Зато фортуна повернулась к Эдуару. Его первая пьеса с большим успехом уже прошла на Бродвее. Журналисты на противоположном берегу Атлантики открыли или сочли нужным открыть в молодом французе самобытный талант, и первые отголоски этой еще не подтвержденной славы, записанные на пленку, докатились до Парижа. Тони д'Альбре была на седьмом небе, распустила хвост и со своей обычной неосознанной бестактностью поздравляла сама себя и всюду повторяла, что она одна во всем Париже могла запродать его авансом и так дорого, и так в жилу. В общем, Эдуар, который до сих пор был в тени, оказался в ярком свете прожекторов.

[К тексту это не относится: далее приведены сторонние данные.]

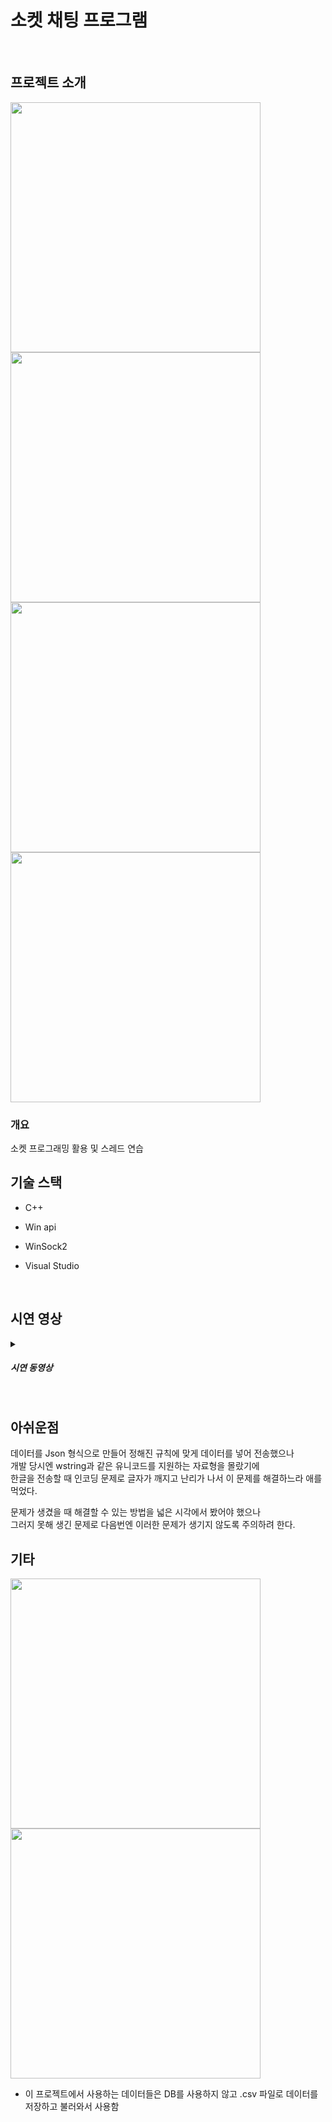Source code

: # 소켓 채팅 프로그램
<br>

## 프로젝트 소개

<div>
<img width="400" src="https://user-images.githubusercontent.com/71202869/246646024-ab7017ab-c923-41a4-b225-750aba67e729.PNG"/>
<img width="400" src="https://user-images.githubusercontent.com/71202869/246646036-31b89a86-6422-48dd-b8fc-e398343203cc.PNG"/>
<img width="400" src="https://user-images.githubusercontent.com/71202869/246646030-ad931dc0-d3e4-4c82-a131-e17dba98db4b.PNG"/>
 <img width="400" src="https://user-images.githubusercontent.com/71202869/246646033-4dfa4f20-0919-4d27-aeb6-1d7b33d20fbb.PNG"/>
</div>

### 개요
소켓 프로그래밍 활용 및 스레드 연습

## 기술 스택
* C++

* Win api

* WinSock2

* Visual Studio

<br/>

## 시연 영상
<details>
  <summary><h5>시연 동영상</h5></summary>
  <video src="https://user-images.githubusercontent.com/71202869/246646453-3f47a083-170e-47b0-b0ca-a97b3ac10c17.mp4"></video>
</details>
<br/>

## 아쉬운점
데이터를 Json 형식으로 만들어 정해진 규칙에 맞게 데이터를 넣어 전송했으나<br/>
개발 당시엔 wstring과 같은 유니코드를 지원하는 자료형을 몰랐기에<br/>
한글을 전송할 때 인코딩 문제로 글자가 깨지고 난리가 나서 이 문제를 해결하느라 애를 먹었다.

문제가 생겼을 때 해결할 수 있는 방법을 넓은 시각에서 봤어야 했으나<br/>
그러지 못해 생긴 문제로 다음번엔 이러한 문제가 생기지 않도록 주의하려 한다.

## 기타
<img width="400" src="https://user-images.githubusercontent.com/71202869/246646420-d6de104b-27aa-42a3-9fc1-60b54797bbac.PNG"/>
<img width="400" src="https://user-images.githubusercontent.com/71202869/246646422-2015aa56-6755-4df6-9094-daf6e1a7d479.PNG"/>
  
<ul>
 <li>
  이 프로젝트에서 사용하는 데이터들은 DB를 사용하지 않고
  .csv 파일로 데이터를 저장하고 불러와서 사용함
 </li>
</ul>
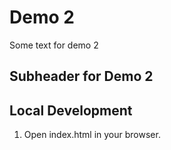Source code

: # Demo 2

Some text for demo 2

## Subheader for Demo 2

## Local Development

1. Open index.html in your browser.
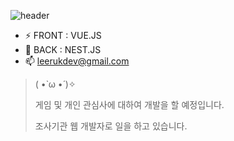 ![header](https://capsule-render.vercel.app/api?type=Waving&color=auto&height=300&section=header&text=2RUK%20Profile&fontSize=90)
 
- ⚡ FRONT : VUE.JS 
- 🌊 BACK : NEST.JS
- 📫 leerukdev@gmail.com

> ( •̀ ω •́ )✧
> 
> 게임 및 개인 관심사에 대하여 개발을 할 예정입니다.
> 
> 조사기관 웹 개발자로 일을 하고 있습니다.
>
> 



<!---
2Ruk/2Ruk is a ✨ special ✨ repository because its `README.md` (this file) appears on your GitHub profile.
You can click the Preview link to take a look at your changes.
--->

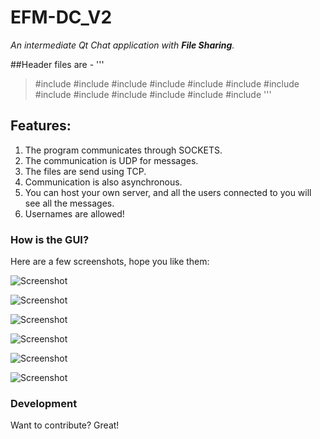 # EFM-DC_V2

*An intermediate Qt Chat application with **File Sharing**.*

##Header files are -
'''
>#include <QObject>
>#include <QUdpSocket>
>#include <QDialog>
>#include <QTcpServer>
>#include <QTcpSocket>
>#include <QFile>
>#include <QObject>
>#include <QWidget>
>#include <QLabel>
>#include <QHBoxLayout>
>#include <QTimer>
>#include <QMainWindow>
>#include <QListWidgetItem>
'''

## Features:

1. The program communicates through SOCKETS.
2. The communication is UDP for messages.
3. The files are send using TCP.
4. Communication is also asynchronous.
5. You can host your own server, and all the users connected to you will see all the messages.
6. Usernames are allowed!


### How is the GUI?
Here are a few screenshots, hope you like them:

![Screenshot]("https://github.com/varshneydevansh/EFM-DC_V2/blob/master/Screenshots/Screenshot%20from%202017-11-27%2023-03-43.png")

![Screenshot]("https://github.com/varshneydevansh/EFM-DC_V2/blob/master/Screenshots/Screenshot%20from%202017-11-27%2023-03-54.png")

![Screenshot]("https://github.com/varshneydevansh/EFM-DC_V2/blob/master/Screenshots/Screenshot%20from%202017-11-27%2023-04-26.png")

![Screenshot]("https://github.com/varshneydevansh/EFM-DC_V2/blob/master/Screenshots/Screenshot%20from%202017-11-27%2023-04-57.png")

![Screenshot]("https://github.com/varshneydevansh/EFM-DC_V2/blob/master/Screenshots/Screenshot%20from%202017-11-27%2023-05-13.png")

![Screenshot]("https://github.com/varshneydevansh/EFM-DC_V2/blob/master/Screenshots/Screenshot%20from%202017-11-27%2023-05-37.png")

### Development

Want to contribute? Great!
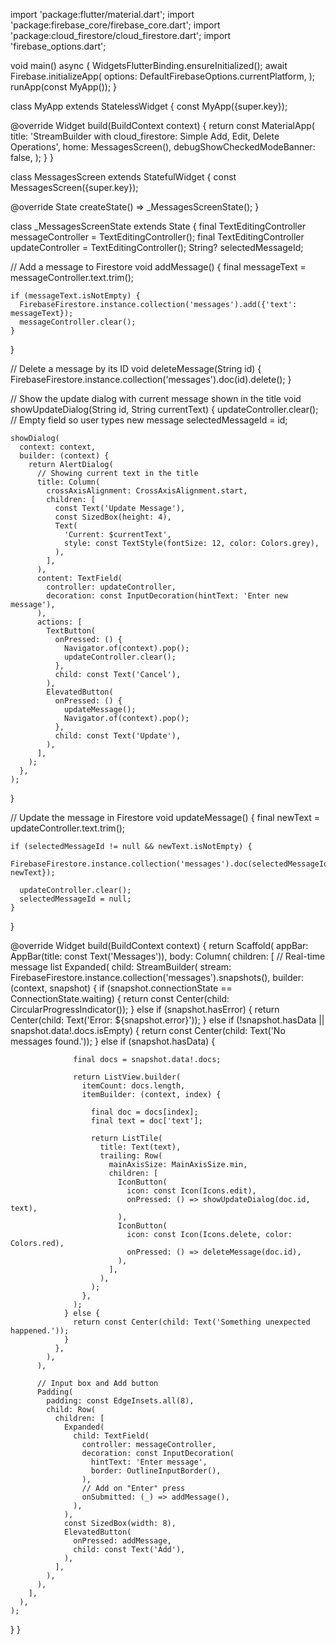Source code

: import 'package:flutter/material.dart';
import 'package:firebase_core/firebase_core.dart';
import 'package:cloud_firestore/cloud_firestore.dart';
import 'firebase_options.dart';

void main() async {
  WidgetsFlutterBinding.ensureInitialized();
  await Firebase.initializeApp(
    options: DefaultFirebaseOptions.currentPlatform,
  );
  runApp(const MyApp());
}

class MyApp extends StatelessWidget {
  const MyApp({super.key});

  @override
  Widget build(BuildContext context) {
    return const MaterialApp(
      title: 'StreamBuilder with cloud_firestore: Simple Add, Edit, Delete Operations',
      home: MessagesScreen(),
      debugShowCheckedModeBanner: false,
    );
  }
}

class MessagesScreen extends StatefulWidget {
  const MessagesScreen({super.key});

  @override
  State<MessagesScreen> createState() => _MessagesScreenState();
}

class _MessagesScreenState extends State<MessagesScreen> {
  final TextEditingController messageController = TextEditingController();
  final TextEditingController updateController = TextEditingController();
  String? selectedMessageId;

  // Add a message to Firestore
  void addMessage() {
    final messageText = messageController.text.trim();

    if (messageText.isNotEmpty) {
      FirebaseFirestore.instance.collection('messages').add({'text': messageText});
      messageController.clear();
    }
  }

  // Delete a message by its ID
  void deleteMessage(String id) {
    FirebaseFirestore.instance.collection('messages').doc(id).delete();
  }

  // Show the update dialog with current message shown in the title
  void showUpdateDialog(String id, String currentText) {
    updateController.clear(); // Empty field so user types new message
    selectedMessageId = id;

    showDialog(
      context: context,
      builder: (context) {
        return AlertDialog(
          // Showing current text in the title
          title: Column(
            crossAxisAlignment: CrossAxisAlignment.start,
            children: [
              const Text('Update Message'),
              const SizedBox(height: 4),
              Text(
                'Current: $currentText',
                style: const TextStyle(fontSize: 12, color: Colors.grey),
              ),
            ],
          ),
          content: TextField(
            controller: updateController,
            decoration: const InputDecoration(hintText: 'Enter new message'),
          ),
          actions: [
            TextButton(
              onPressed: () {
                Navigator.of(context).pop();
                updateController.clear();
              },
              child: const Text('Cancel'),
            ),
            ElevatedButton(
              onPressed: () {
                updateMessage();
                Navigator.of(context).pop();
              },
              child: const Text('Update'),
            ),
          ],
        );
      },
    );
  }

  // Update the message in Firestore
  void updateMessage() {
    final newText = updateController.text.trim();

    if (selectedMessageId != null && newText.isNotEmpty) {
      FirebaseFirestore.instance.collection('messages').doc(selectedMessageId).update({'text': newText});

      updateController.clear();
      selectedMessageId = null;
    }
  }

  @override
  Widget build(BuildContext context) {
    return Scaffold(
      appBar: AppBar(title: const Text('Messages')),
      body: Column(
        children: [
          // Real-time message list
          Expanded(
            child: StreamBuilder<QuerySnapshot>(
              stream: FirebaseFirestore.instance.collection('messages').snapshots(),
              builder: (context, snapshot) {
                if (snapshot.connectionState == ConnectionState.waiting) {
                  return const Center(child: CircularProgressIndicator());
                } else if (snapshot.hasError) {
                  return Center(child: Text('Error: ${snapshot.error}'));
                } else if (!snapshot.hasData || snapshot.data!.docs.isEmpty) {
                  return const Center(child: Text('No messages found.'));
                } else if (snapshot.hasData) {

                  final docs = snapshot.data!.docs;

                  return ListView.builder(
                    itemCount: docs.length,
                    itemBuilder: (context, index) {

                      final doc = docs[index];
                      final text = doc['text'];

                      return ListTile(
                        title: Text(text),
                        trailing: Row(
                          mainAxisSize: MainAxisSize.min,
                          children: [
                            IconButton(
                              icon: const Icon(Icons.edit),
                              onPressed: () => showUpdateDialog(doc.id, text),
                            ),
                            IconButton(
                              icon: const Icon(Icons.delete, color: Colors.red),
                              onPressed: () => deleteMessage(doc.id),
                            ),
                          ],
                        ),
                      );
                    },
                  );
                } else {
                  return const Center(child: Text('Something unexpected happened.'));
                }
              },
            ),
          ),

          // Input box and Add button
          Padding(
            padding: const EdgeInsets.all(8),
            child: Row(
              children: [
                Expanded(
                  child: TextField(
                    controller: messageController,
                    decoration: const InputDecoration(
                      hintText: 'Enter message',
                      border: OutlineInputBorder(),
                    ),
                    // Add on "Enter" press
                    onSubmitted: (_) => addMessage(),
                  ),
                ),
                const SizedBox(width: 8),
                ElevatedButton(
                  onPressed: addMessage,
                  child: const Text('Add'),
                ),
              ],
            ),
          ),
        ],
      ),
    );
  }
}
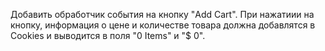 Добавить обработчик события на кнопку "Add Cart". При нажатиии на кнопку, информация о цене и количестве товара должна добавлятся в Cookies и выводится в поля "0 Items" и "$ 0".

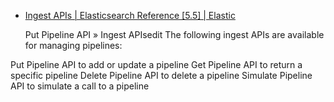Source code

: 

- [Ingest APIs | Elasticsearch Reference [5.5] | Elastic ](https://www.elastic.co/guide/en/elasticsearch/reference/current/ingest-apis.html)

  Put Pipeline API  »
Ingest APIsedit
The following ingest APIs are available for managing pipelines:

Put Pipeline API to add or update a pipeline
Get Pipeline API to return a specific pipeline
Delete Pipeline API to delete a pipeline
Simulate Pipeline API to simulate a call to a pipeline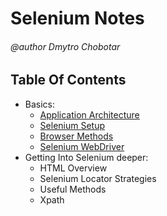 # Selenium Notes
###### @author Dmytro Chobotar

## Table Of Contents
- Basics:
  - [Application Architecture](resources/appliaction-architecture.md)
  - [Selenium Setup]()
  - [Browser Methods](resources/browser-developer-tools.md)
  - [Selenium WebDriver]()
- Getting Into Selenium deeper:
  - HTML Overview
  - Selenium Locator Strategies
  - Useful Methods
  - Xpath
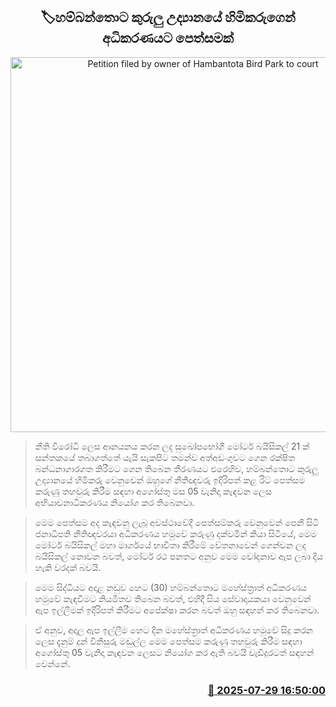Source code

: <p align='center'><b><h2 align='center' title='Petition filed by owner of Hambantota Bird Park to court'>🏷හම්බන්තොට කුරුලු උද්‍යානයේ හිමිකරුගෙන් අධිකරණයට පෙත්සමක්</h2></b></p>
<p align='center'><img src='https://helakuru.sgp1.cdn.digitaloceanspaces.com/esana/images/lib/court-2.jpg' width='600' alt='Petition filed by owner of Hambantota Bird Park to court'></p>

> නීති විරෝධී ලෙස ආනයනය කරන ලද සුඛෝපභෝගී මෝටර් බයිසිකල් 21 ක් සන්තකයේ තබාගත්තේ යැයි සැකපිට තමන්ව අත්අඩංගුවට ගෙන රක්ෂිත බන්ධනාගාරගත කිරීමට ගෙන තිබෙන තීරණයට එරෙහිව, හම්බන්තොට කුරුලු උද්‍යානයේ හිමිකරු වෙනුවෙන් ඔහුගේ නීතිඥවරු ඉදිරිපත් කළ රිට් පෙත්සම කරුණු තහවුරු කිරීම සඳහා අගෝස්තු මස 05 වැනිදා කැඳවන ලෙස අභියාචනාධිකරණය නියෝග කර තිබෙනවා.

> මෙම පෙත්සම අද කැඳවනු ලැබූ අවස්ථාවේදී පෙත්සම්කරු වෙනුවෙන් පෙනී සිටි ජනාධිපති නීතිඥවරයා අධිකරණය හමුවේ කරුණු දක්වමින් කියා සිටියේ, මෙම මෝටර් බයිසිකල් මහා මාර්ගයේ භාවිතා කිරීමේ චේතනාවෙන් ගෙන්වන ලද බයිසිකල් නොවන බවත්, මෝටර් රථ පනතට අනුව මෙම චෝදනාව ඇප ලබා දිය හැකි වරදක් බවයි.

> මෙම සිද්ධියට අදාළ නඩුව හෙට (30) හම්බන්තොට මහේස්ත්‍රාත් අධිකරණය හමුවේ කැඳවීමට නියමිතව තිබෙන බවත්, එහිදී සිය සේවාදායකයා වෙනුවෙන් ඇප ඉල්ලීමක් ඉදිරිපත් කිරීමට අපේක්ෂා කරන බවත් ඔහු සඳහන් කර තිබෙනවා.

> ඒ අනුව, අදාල ඇප ඉල්ලීම හෙට දින මහේස්ත්‍රාත් අධිකරණය හමුවේ සිදු කරන ලෙස දැනුම් දුන් විනිසුරු මඬුල්ල මෙම පෙත්සම කරුණු තහවුරු කිරීම සඳහා අගෝස්තු 05 වැනිදා කැඳවන ලෙසට නියෝග කර ඇති බවයි වැඩිදුරටත් සඳහන් වෙන්නේ.



<h3 align='right'><a href='https://www.helakuru.lk/esana/p/112265/'>📅 2025-07-29 16:50:00</a></h3>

Испуганный, он с неожиданной для себя ловкостью отказался от всех интервью и даже от поездки в Нью-Йорк, где должен был утвердить состав исполнителей. Такое безразличие вызвало бурные толки и даже упреки в излишней саморекламе. На самом деле Эдуар был кто угодно, только не ловкач, и лгал он себе только в одном: в причине своего отказа. Он ссылался на то, что едва закончил новую пьесу, что она еще не доработана, но не пьеса отнимала у него все его время и держала зимой в Париже как привязанного: его удерживала любовь к Беатрис. Сверкающий самолет, неведомая волшебная столица Нью-Йорк – все эти радости, весь этот шум и треск, который ждал его там и который с такой горячностью описывали ему друзья и даже Беатрис, значили для него только одно: разлуку с ней. Никакие небоскребы, наверное, не помешают ей изменить ему в голубой спальне, причем в тот самый момент, как только он их увидит; а заискивающие продюсеры и восторженные журналисты не смогут помешать ему вспоминать, засыпая вечером, с тоской и сожалением длинные черные волосы, шелковистые и теплые, которые укрывали его от жизни, как защитный заслон, как убежище или как западня – какая, в сущности, разница!